**Data section:**
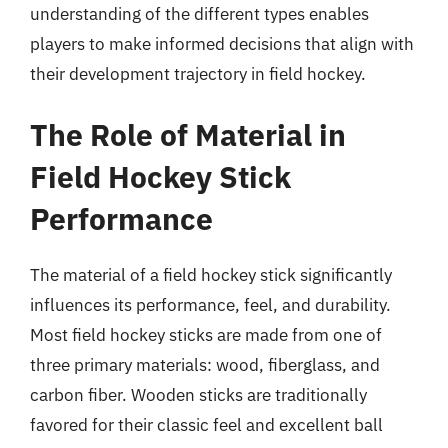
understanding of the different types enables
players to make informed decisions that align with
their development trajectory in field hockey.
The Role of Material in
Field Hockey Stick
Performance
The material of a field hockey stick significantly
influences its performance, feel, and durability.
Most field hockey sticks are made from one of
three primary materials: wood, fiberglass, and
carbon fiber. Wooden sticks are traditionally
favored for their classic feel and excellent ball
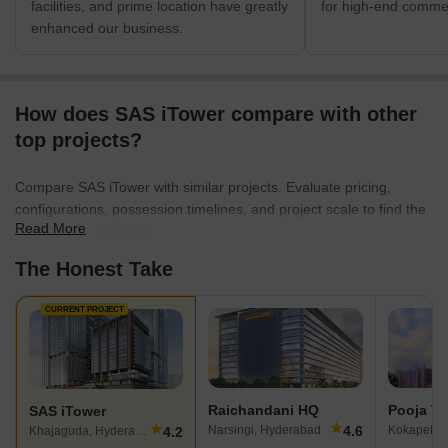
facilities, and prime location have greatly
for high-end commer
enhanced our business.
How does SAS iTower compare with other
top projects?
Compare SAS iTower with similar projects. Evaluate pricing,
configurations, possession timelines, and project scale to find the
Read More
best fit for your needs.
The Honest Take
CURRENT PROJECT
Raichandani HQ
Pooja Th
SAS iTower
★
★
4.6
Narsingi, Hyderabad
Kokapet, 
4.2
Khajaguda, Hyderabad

...

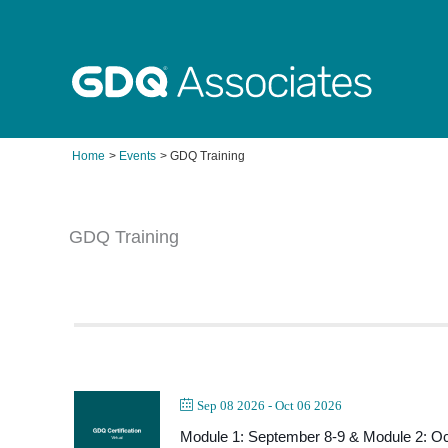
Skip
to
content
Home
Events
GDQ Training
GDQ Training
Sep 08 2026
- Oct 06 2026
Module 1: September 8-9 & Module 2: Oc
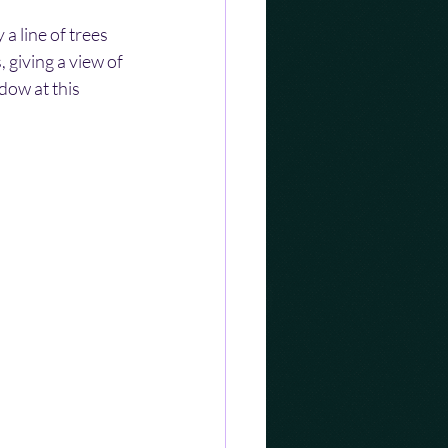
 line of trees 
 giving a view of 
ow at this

**Task details:** Begin at the line containing "understanding of the different types enables" and stop after the line containing "favored for their". Write those lines again with "durability" swapped for "longevity", leaving everything else the same.

**The answer:**
understanding of the different types enables
players to make informed decisions that align with
their development trajectory in field hockey.
The Role of Material in
Field Hockey Stick
Performance
The material of a field hockey stick significantly
influences its performance, feel, and longevity.
Most field hockey sticks are made from one of
three primary materials: wood, fiberglass, and
carbon fiber. Wooden sticks are traditionally
favored for their classic feel and excellent ball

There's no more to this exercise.